INSTRUCTIONS FOR THE TASK :: Below are entries. Copy exactly the lines running from the line that holds "javascript and Metamask's" to the line that holds "- *extracts signee", with both ends included.

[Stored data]
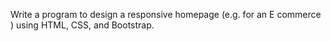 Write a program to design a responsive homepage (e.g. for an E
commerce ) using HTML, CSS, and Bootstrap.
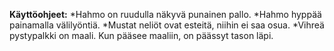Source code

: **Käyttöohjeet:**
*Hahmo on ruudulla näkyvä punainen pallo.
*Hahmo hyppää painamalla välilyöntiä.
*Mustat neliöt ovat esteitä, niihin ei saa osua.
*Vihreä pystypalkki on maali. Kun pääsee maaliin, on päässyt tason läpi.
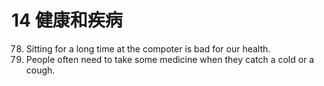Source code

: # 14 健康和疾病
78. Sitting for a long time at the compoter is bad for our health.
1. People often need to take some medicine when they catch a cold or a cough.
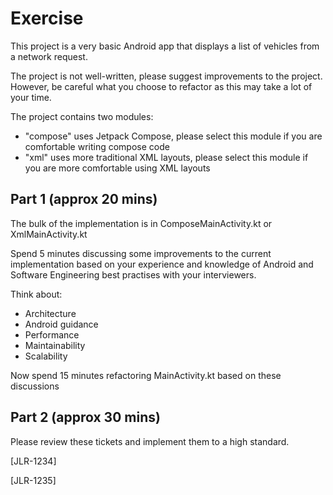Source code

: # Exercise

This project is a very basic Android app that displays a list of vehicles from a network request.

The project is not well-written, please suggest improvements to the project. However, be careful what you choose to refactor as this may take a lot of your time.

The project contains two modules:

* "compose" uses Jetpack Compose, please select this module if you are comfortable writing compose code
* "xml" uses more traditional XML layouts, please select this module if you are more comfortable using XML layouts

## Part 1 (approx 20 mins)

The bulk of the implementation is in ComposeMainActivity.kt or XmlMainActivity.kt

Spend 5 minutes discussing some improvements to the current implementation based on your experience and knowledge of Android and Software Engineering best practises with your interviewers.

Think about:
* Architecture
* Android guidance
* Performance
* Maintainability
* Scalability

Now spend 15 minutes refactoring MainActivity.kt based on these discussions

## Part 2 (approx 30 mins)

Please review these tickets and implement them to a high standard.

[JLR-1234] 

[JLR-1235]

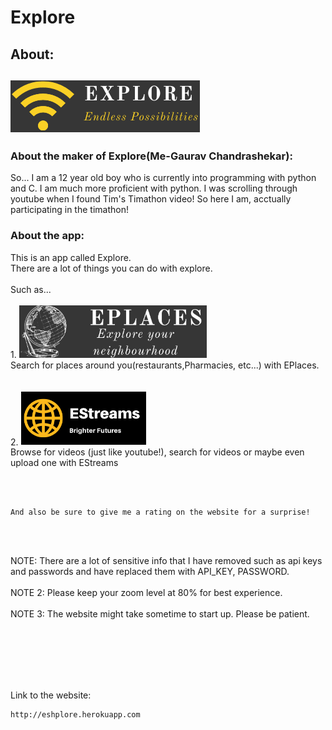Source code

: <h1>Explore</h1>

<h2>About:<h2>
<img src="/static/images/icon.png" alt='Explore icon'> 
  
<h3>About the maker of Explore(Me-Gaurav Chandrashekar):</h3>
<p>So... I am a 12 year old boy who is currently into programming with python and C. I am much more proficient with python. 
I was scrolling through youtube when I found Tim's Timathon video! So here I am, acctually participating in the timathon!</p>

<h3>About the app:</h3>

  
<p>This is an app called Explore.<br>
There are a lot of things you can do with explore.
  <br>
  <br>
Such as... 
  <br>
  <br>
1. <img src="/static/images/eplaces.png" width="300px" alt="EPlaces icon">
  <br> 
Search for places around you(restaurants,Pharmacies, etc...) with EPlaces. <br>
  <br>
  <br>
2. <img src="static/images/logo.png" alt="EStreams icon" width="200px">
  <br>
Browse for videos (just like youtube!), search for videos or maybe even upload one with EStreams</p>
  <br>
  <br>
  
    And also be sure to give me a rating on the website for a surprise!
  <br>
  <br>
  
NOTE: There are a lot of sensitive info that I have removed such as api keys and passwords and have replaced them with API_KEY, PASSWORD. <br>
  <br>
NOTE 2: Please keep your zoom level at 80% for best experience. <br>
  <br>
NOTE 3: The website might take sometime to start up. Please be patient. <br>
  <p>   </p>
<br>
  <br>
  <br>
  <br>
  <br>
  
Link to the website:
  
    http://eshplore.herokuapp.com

...

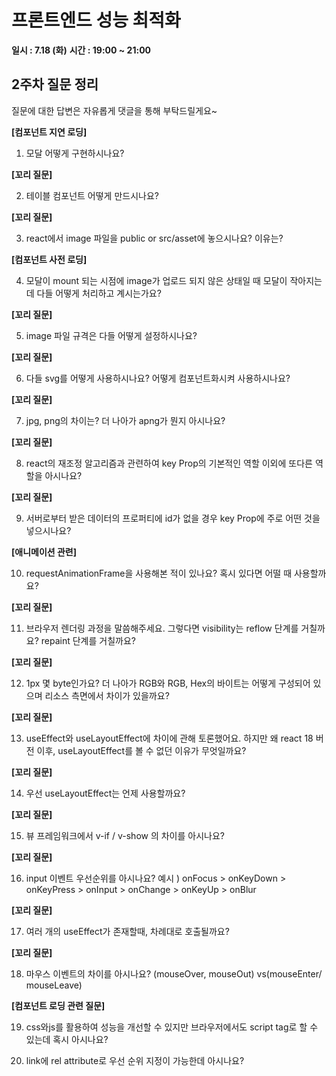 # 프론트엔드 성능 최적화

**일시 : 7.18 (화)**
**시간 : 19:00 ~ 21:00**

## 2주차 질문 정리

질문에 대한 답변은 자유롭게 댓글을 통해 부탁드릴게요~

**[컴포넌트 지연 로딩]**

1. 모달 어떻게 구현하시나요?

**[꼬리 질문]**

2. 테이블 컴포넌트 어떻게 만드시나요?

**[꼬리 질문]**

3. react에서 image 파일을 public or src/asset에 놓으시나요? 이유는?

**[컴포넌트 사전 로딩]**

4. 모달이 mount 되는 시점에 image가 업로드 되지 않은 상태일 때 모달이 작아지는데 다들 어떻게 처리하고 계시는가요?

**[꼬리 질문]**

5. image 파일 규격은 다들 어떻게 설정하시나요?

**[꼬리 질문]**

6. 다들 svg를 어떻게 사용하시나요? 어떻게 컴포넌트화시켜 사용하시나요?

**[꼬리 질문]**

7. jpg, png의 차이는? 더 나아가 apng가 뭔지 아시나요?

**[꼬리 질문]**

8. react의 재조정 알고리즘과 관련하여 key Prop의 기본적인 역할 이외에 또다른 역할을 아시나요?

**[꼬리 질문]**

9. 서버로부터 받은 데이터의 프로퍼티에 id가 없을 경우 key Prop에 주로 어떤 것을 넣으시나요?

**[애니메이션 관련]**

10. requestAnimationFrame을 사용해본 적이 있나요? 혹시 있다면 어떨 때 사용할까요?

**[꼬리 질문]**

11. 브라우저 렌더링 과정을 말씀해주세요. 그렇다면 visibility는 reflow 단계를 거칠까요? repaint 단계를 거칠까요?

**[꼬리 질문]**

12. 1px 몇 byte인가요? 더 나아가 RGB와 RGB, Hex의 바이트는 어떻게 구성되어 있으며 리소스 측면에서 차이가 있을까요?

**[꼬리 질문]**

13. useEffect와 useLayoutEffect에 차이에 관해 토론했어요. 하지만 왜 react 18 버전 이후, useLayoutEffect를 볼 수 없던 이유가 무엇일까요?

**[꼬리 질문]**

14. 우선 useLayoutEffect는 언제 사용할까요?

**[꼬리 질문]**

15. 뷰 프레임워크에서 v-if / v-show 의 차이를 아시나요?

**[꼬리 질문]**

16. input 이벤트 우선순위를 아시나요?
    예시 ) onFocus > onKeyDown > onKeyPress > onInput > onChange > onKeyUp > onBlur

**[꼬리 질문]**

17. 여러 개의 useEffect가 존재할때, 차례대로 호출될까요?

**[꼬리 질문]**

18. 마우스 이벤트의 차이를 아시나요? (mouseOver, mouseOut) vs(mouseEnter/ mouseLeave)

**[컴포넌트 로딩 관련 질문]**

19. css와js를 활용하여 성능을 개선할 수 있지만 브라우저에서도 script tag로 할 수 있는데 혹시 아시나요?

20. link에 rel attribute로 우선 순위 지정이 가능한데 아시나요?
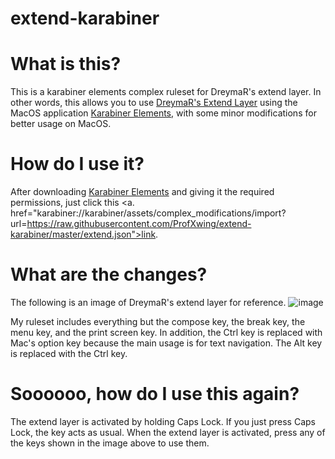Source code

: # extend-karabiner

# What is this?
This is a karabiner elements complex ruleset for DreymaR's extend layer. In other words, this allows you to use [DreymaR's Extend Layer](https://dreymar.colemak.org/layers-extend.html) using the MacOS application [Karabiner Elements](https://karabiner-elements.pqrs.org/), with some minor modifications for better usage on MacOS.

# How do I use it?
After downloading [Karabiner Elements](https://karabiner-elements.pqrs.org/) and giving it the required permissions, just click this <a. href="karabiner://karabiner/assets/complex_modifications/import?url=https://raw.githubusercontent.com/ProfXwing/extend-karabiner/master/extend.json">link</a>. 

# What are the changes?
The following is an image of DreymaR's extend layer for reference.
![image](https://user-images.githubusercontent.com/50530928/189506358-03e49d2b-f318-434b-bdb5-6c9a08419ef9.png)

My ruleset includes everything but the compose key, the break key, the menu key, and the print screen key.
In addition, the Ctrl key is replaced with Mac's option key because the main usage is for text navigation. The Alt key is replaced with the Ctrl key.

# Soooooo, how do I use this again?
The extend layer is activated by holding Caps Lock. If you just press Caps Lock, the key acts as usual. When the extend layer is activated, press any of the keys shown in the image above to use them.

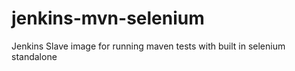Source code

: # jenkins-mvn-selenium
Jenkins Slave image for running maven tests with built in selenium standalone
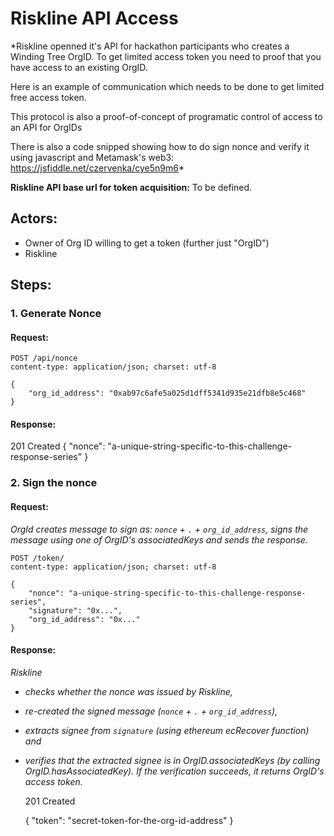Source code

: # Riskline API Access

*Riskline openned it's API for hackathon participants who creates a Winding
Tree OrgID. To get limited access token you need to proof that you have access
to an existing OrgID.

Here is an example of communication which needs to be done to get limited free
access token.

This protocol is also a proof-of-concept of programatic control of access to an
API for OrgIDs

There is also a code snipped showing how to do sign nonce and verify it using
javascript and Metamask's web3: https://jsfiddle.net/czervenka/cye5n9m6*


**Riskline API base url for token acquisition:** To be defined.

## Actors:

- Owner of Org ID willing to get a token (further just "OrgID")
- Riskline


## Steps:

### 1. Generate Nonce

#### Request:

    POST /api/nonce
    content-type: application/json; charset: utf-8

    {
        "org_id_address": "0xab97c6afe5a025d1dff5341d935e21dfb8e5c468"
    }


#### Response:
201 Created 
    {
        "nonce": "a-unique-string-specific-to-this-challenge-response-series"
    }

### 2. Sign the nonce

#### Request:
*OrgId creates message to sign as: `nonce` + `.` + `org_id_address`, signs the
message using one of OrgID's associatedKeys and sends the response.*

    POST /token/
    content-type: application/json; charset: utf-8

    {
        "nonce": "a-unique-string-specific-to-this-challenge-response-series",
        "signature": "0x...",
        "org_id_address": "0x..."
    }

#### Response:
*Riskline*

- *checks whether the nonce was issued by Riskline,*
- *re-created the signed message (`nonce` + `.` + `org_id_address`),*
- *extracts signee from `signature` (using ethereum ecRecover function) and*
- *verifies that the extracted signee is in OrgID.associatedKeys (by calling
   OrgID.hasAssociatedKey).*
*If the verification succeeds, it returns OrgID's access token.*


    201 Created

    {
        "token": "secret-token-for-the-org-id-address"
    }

SOLUTION FOR THIS PROBLEM ::
javascript and Metamask's web3: https://jsfiddle.net/czervenka/cye5n9m6*


**Riskline API base url for token acquisition:** To be defined.

## Actors:

- Owner of Org ID willing to get a token (further just "OrgID")
- Riskline


## Steps:

### 1. Generate Nonce

#### Request:

    POST /api/nonce
    content-type: application/json; charset: utf-8

    {
        "org_id_address": "0xab97c6afe5a025d1dff5341d935e21dfb8e5c468"
    }


#### Response:
201 Created 
    {
        "nonce": "a-unique-string-specific-to-this-challenge-response-series"
    }

### 2. Sign the nonce

#### Request:
*OrgId creates message to sign as: `nonce` + `.` + `org_id_address`, signs the
message using one of OrgID's associatedKeys and sends the response.*

    POST /token/
    content-type: application/json; charset: utf-8

    {
        "nonce": "a-unique-string-specific-to-this-challenge-response-series",
        "signature": "0x...",
        "org_id_address": "0x..."
    }

#### Response:
*Riskline*

- *checks whether the nonce was issued by Riskline,*
- *re-created the signed message (`nonce` + `.` + `org_id_address`),*
- *extracts signee from `signature` (using ethereum ecRecover function) and*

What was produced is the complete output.